Avec sa box, Xavier Niel a réussi à s'imposer comme un nouveau poids lourd dans le monde fermé des fournisseurs d'accès à Internet. Mais cela ne lui suffisait pas. Après avoir obtenu l'attribution d'une quatrième licence de téléphonie mobile, il lance en janvier 2012 Free Mobile, bien décidé à casser les prix des forfaits. Il provoque ainsi la panique des autres opérateurs, en proposant par exemple un forfait illimité à 19, 90 euros, ou une offre à seulement 2 euros. En un jour, un million de Français passent chez Free, et la barre des deux millions est atteinte en moins de deux mois. Le 31 mars dernier, ce chiffre s'élevait à plus de 10, 5 millions d'abonnés. La réussite est totale, au point que Free pourrait sortir son premier smartphone maison très prochainement.

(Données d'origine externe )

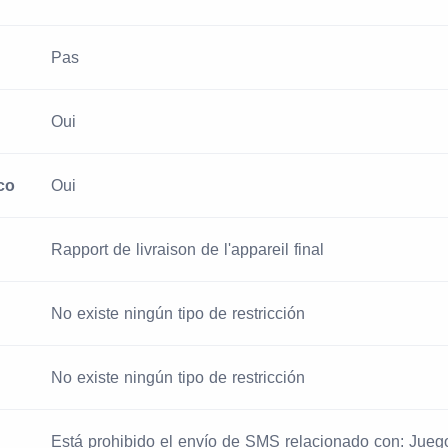
Pas
Oui
co
Oui
Rapport de livraison de l'appareil final
No existe ningún tipo de restricción
No existe ningún tipo de restricción
Está prohibido el envío de SMS relacionado con: Jueg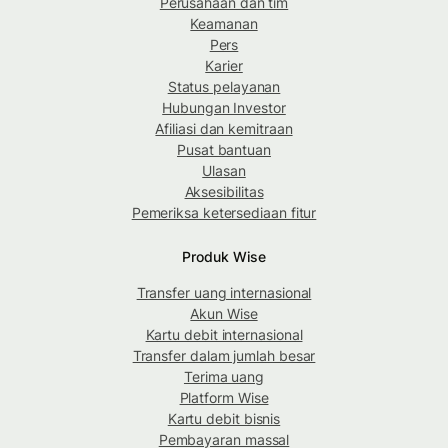
Perusahaan dan tim
Keamanan
Pers
Karier
Status pelayanan
Hubungan Investor
Afiliasi dan kemitraan
Pusat bantuan
Ulasan
Aksesibilitas
Pemeriksa ketersediaan fitur
Produk Wise
Transfer uang internasional
Akun Wise
Kartu debit internasional
Transfer dalam jumlah besar
Terima uang
Platform Wise
Kartu debit bisnis
Pembayaran massal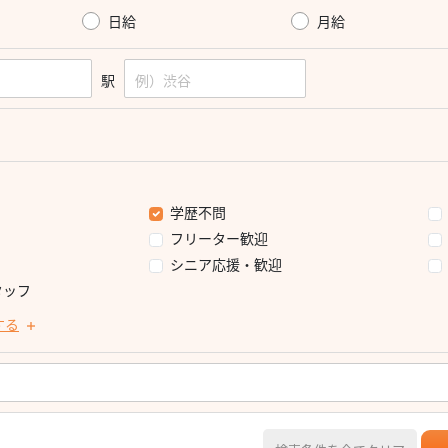
日給
月給
駅
学歴不問
フリーター歓迎
シニア応援・歓迎
タッフ
する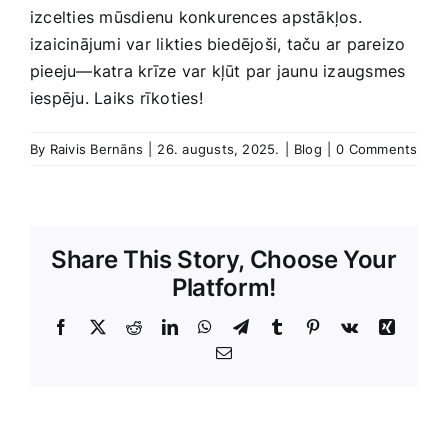
izcelties mūsdienu konkurences apstākļos.
izaicinājumi var likties biedējoši, taču ar pareizo
pieeju—katra krīze var kļūt par jaunu izaugsmes
iespēju. Laiks rīkoties!
By
Raivis Bernāns
|
26. augusts, 2025.
|
Blog
|
0 Comments
Share This Story, Choose Your
Platform!
Facebook
X
Reddit
LinkedIn
WhatsApp
Telegram
Tumblr
Pinterest
Vk
Xing
E-
Pasts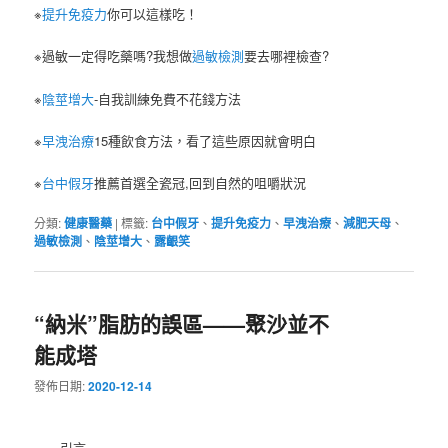
※
提升免疫力
你可以這樣吃！
※過敏一定得吃藥嗎?我想做
過敏檢測
要去哪裡檢查?
※
陰莖增大
-自我訓練免費不花錢方法
※
早洩治療
15種飲食方法，看了這些原因就會明白
※
台中假牙
推薦首選全瓷冠,回到自然的咀嚼狀況
分類:
健康醫藥
|
標籤:
台中假牙
、
提升免疫力
、
早洩治療
、
減肥天母
、
過敏檢測
、
陰莖增大
、
露齦笑
“納米”脂肪的誤區——聚沙並不
能成塔
發佈日期:
2020-12-14
引言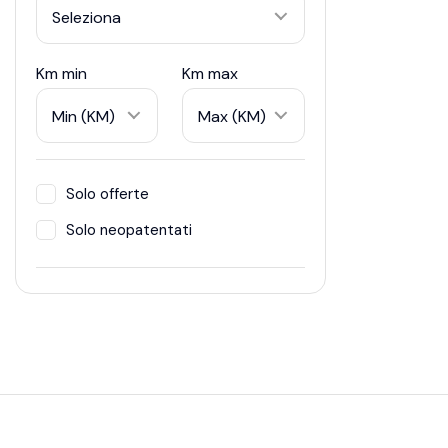
Seleziona
Km min
Km max
Min (KM)
Max (KM)
Solo offerte
Solo neopatentati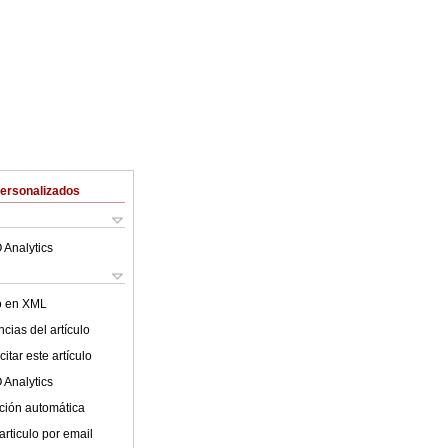
Personalizados
 Analytics
lo en XML
cias del artículo
itar este artículo
 Analytics
ción automática
articulo por email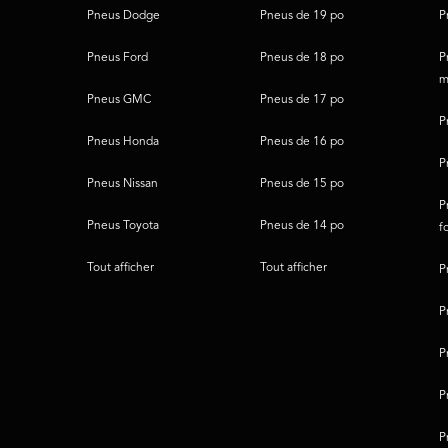
Pneus Dodge
Pneus de 19 po
P
Pneus Ford
Pneus de 18 po
P
m
Pneus GMC
Pneus de 17 po
P
Pneus Honda
Pneus de 16 po
P
Pneus Nissan
Pneus de 15 po
P
Pneus Toyota
Pneus de 14 po
f
Tout afficher
Tout afficher
P
P
P
P
P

Avec le capital qu'il a amassé depuis le début de sa carrière, Xavier Niel s'est intéressé à des domaines éloignés de son activité originelle et a consacré une partie de sa fortune à aider les autres acteurs du numérique. Il a ainsi investi dans l'École 42, un établissement gratuit qui s'adresse aux développeurs en herbe qui, comme lui, n'ont pas trouvé leur place dans le cursus classique. Il a également racheté la halle Freyssinet pour y installer à l'horizon 2017 le plus gros incubateur de start-up dans le monde, capable d'accueillir plus d'un millier d'entreprises. Il a aussi beaucoup investi dans l'immobilier, et a placé des pions dans près d'un millier de start-ups, mais c'est son intérêt pour les médias qui fait le plus jaser. Outre les disparus Bakchich et OWNI, il finance de nombreux pure players tels que Mediapart, Atlantico, Causeur ou Électron Libre. Mais c'est surtout le rachat du journal Le Monde en 2010, et du Nouvel Observateur en 2014, en association avec Matthieu Pigasse et le mécène Pierre Bergé, qui ont créé la polémique. Beaucoup y ont vu le risque d'une perte d'indépendance de ces médias. Pourtant, il n'en a rien été, malgré quelques articles à charge contre lui. Espérons qu'il en sera de même avec MediaOne, car l'objectif de cette nouvelle structure est ni plus ni moins de créer un groupe de taille européenne pour rivaliser avec des poids lourds tels que Vivendi, ou les groupes allemands Springer et Bertelsmann.